For several years, in one yard, my father planted a large garden and many fruit trees. We all helped some to care for it, but it was mostly my father’s ‘baby’. There were artichokes, cucumbers, onions, carrots, potatoes, tomatoes, zucchini, apples, cherries, grapes, pomegranates, lemons, limes, oranges, grapefruits, and others that so many years later I can’t remember. I do remember Dad making pickles with the cucumbers.

When we moved to Washington, at first we lived in town. Less than a year later we moved a few miles out of town, onto two acres along a river. I spent many hours sitting by the river or wandering in nearby woods. I watched otters and fish in the river; eagles and hawks overhead; deer, bears, elk, weasels, beavers, coyotes, skunks. And so many others. Caddis fly larvae in the river were always interesting. We think  there were cougars in the mountains surrounding our little valley based on screams heard at night — not human. The bears — we always knew when they were feeding down at the river because the dogs would go crazy. We even had one run along side us in the river once, while we were rafting. For a while we had horses — deer would come and visit with them, then visit our vegetable garden for a snack.

I love storms. The winds are invigorating.
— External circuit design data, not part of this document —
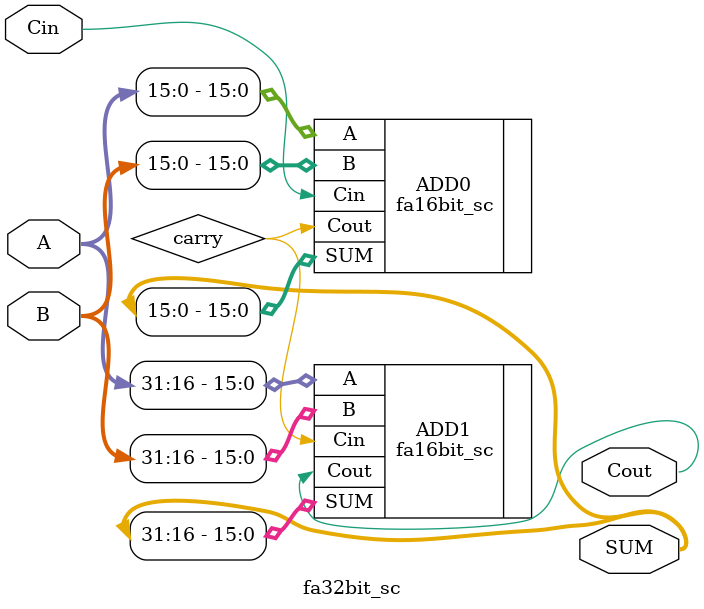
<source format=v>
`timescale 1ns / 1ps
module fa32bit_sc(
    input [31:0] A,      // 32-bit input A
    input [31:0] B,      // 32-bit input B
    input Cin,           // Carry-in
    output [31:0] SUM,   // 32-bit sum output
    output Cout          // Carry-out
);
    wire carry;          // Internal carry wire

    // Instantiate two 16-bit adders
    fa16bit_sc ADD0(
        .A(A[15:0]),
        .B(B[15:0]),
        .Cin(Cin),
        .SUM(SUM[15:0]),
        .Cout(carry)
    );
    fa16bit_sc ADD1(
        .A(A[31:16]),
        .B(B[31:16]),
        .Cin(carry),
        .SUM(SUM[31:16]),
        .Cout(Cout)
    );

endmodule

</source>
The lightning and thundering exciting. In Washington, our front door faced north and the back door, south. There were nights when we could go back and forth from front to back watching two separate storms at opposite ends of the valley. More than once we called in suspected lightning fires. When I was in high school, I attended an art camp on the Olympic peninsula. The most common way to get there was by ferry, as to drive would take several hours. One of the trips was during a storm, so bad that our run was the last of the day. The ferry rocked violently, spray flying high over the bow, various things clanking and clanging. Where did I spend most of the crossing? Outside, of course, in the wind and the rain.

I went off to college, first in Idaho then back to Washington. Then California, Indiana, Illinois, and now Georgia. Always I found places to be outside — parks, gardens, paths. Always I noticed what was around me, near and far — mountains, clouds, rivers, streams, ocean, beaches, cliffs; sun, moon, stars; wind, rain, snow; the flora and fauna. All of it. Already, here, I’ve wandered paths, found two nature areas, and look forward to visiting a third. Now that it’s spring, every day I wander our yard, looking for buds and blooms, animals, birds, and insects.

If I go more than a couple of days without time outside, I feel it — a restlessness, a sense of something missing.